Elhadj Lamine Sangaré, président de la CEPI de Labé

A peine entamée, l’opération d’affichage des listes électorales provisoires est interrompue dans la préfecture de Labé. Cela, en raison de l’opposition des citoyens au processus électoral. Les premières listes affichées ont été déchirées et brûlées, et la CEPI peine à poursuivre les travaux sur le terrain, rapporte un correspondant de Guineematin.com à Labé.

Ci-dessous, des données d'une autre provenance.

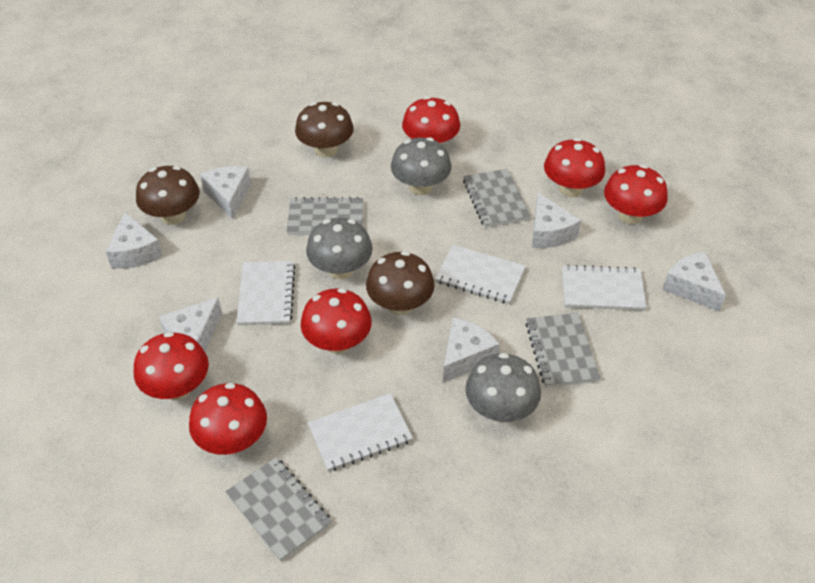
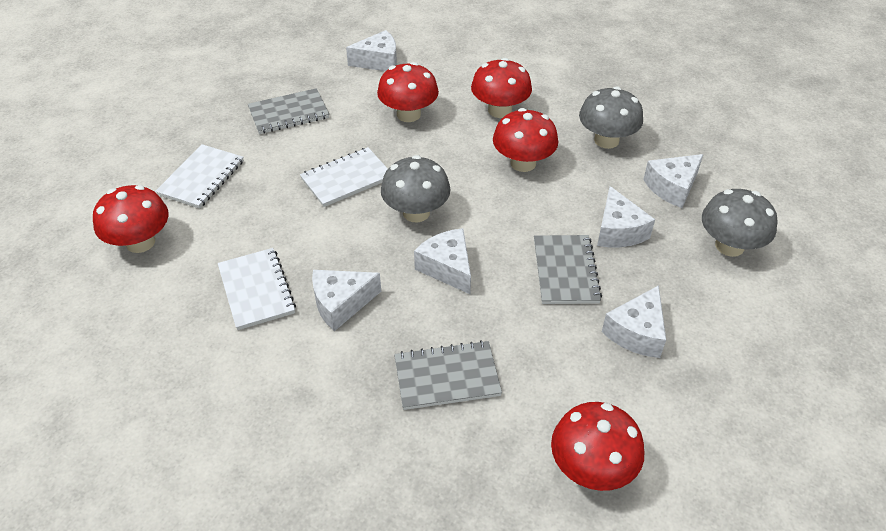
brown mushroom: [136,166,200,225] [295,102,354,158] [366,251,435,316] = 3 -> none = 0
grey notebook: [226,457,332,562] [287,197,363,235] [463,169,531,228] [525,313,601,388] = 4 -> [248,88,329,134] [394,340,502,410] [534,235,602,304] = 3
red mushroom: [134,332,209,400] [189,383,267,455] [301,288,372,354] [402,96,460,145] [544,138,605,197] [604,165,668,224] = 6 -> [93,185,169,253] [377,62,439,122] [471,58,532,118] [493,108,558,172] [551,402,644,491] = 5
white notebook: [236,261,296,325] [308,393,413,472] [435,245,526,304] [562,265,646,310] = 4 -> [155,144,244,209] [218,248,296,330] [300,147,388,207] = 3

Selon Elhadj Lamine Sangaré, le président de la Commission Électorale Préfectorale Indépendante (CEPI) de Labé, l’affichage des listes électorales a démarré le samedi, 11 janvier 2020, dans la commune urbaine. Mais, les premières listes affichées ont été aussitôt arrachées et brûlées par des citoyens. « Les missionnaires mandatés par la CENI, sont arrivés à Labé la semaine dernière. C’est ainsi que la CEPI de Labé a procédé à leur déploiement dans les zones concernées pour procéder à l’affichage des listes électorales. Nous avons commencé le samedi dernier.

Mais, cette tâche n’a pas été exécutée comme on le voulait. Au quartier Doghol, dans la commune urbaine de Labé, des jeunes surexcités sont partis déchirer ces affiches et les ont brûlées. Dans la sous-préfecture de Dionfo, précisément dans un secteur qu’on appelle Madina, ils m’ont appelé pour me dire qu’il y a des jeunes du FNDC qui sont venus retirer les affiches et les brûler sur place. Les agents qu’on a déployés ont failli être battus. Ils ont échappé de justesse parce qu’ils n’ont pas résisté. Dans la sous-préfecture de Popodara, c’est le même cas de figure », a-t-il expliqué.

Après ces incidents, la CEPI de Labé n’arrive même plus à trouver des endroits pour afficher les listes électorales. Finalement, tout le matériel lié au processus d’organisation des élections législatives a été déplacé de son siège vers un « lieu sûr ». Une décision qui vise à sécuriser ce matériel, selon le président de ce démembrement de la CENI. « Les difficultés n’en finissent pas, car même certains bureaux de conseils de quartiers et de districts qu’on avait ciblés pour l’affichage de ces listes électorales nous ont été interdits par ces autorités locales.

Les gens disent avoir peur de représailles de la part de certains citoyens, opposés à la poursuite du chronogramme de la CENI. D’ailleurs, suite à une attaque du siège de la CEPI de Labé par des jeunes manifestants le mardi 14 janvier dernier, les forces de défense et de sécurité sont venues prendre le matériel électoral pour l’envoyer dans un lieu sûr », a indiqué Elhadj Lamine Sangaré.

A rappeler que les listes électorales affichées ont été également déchirées et brûlées dans plusieurs quartiers de Conakry et dans d’autres villes de l’intérieur. Même si ces actes n’ont pas été revendiqués, ils sont sans doute liés à la décision des principaux partis d’opposition du pays de se retirer du processus électoral en cours et d’empêcher la tenue des élections législatives prévues le 16 février 2020.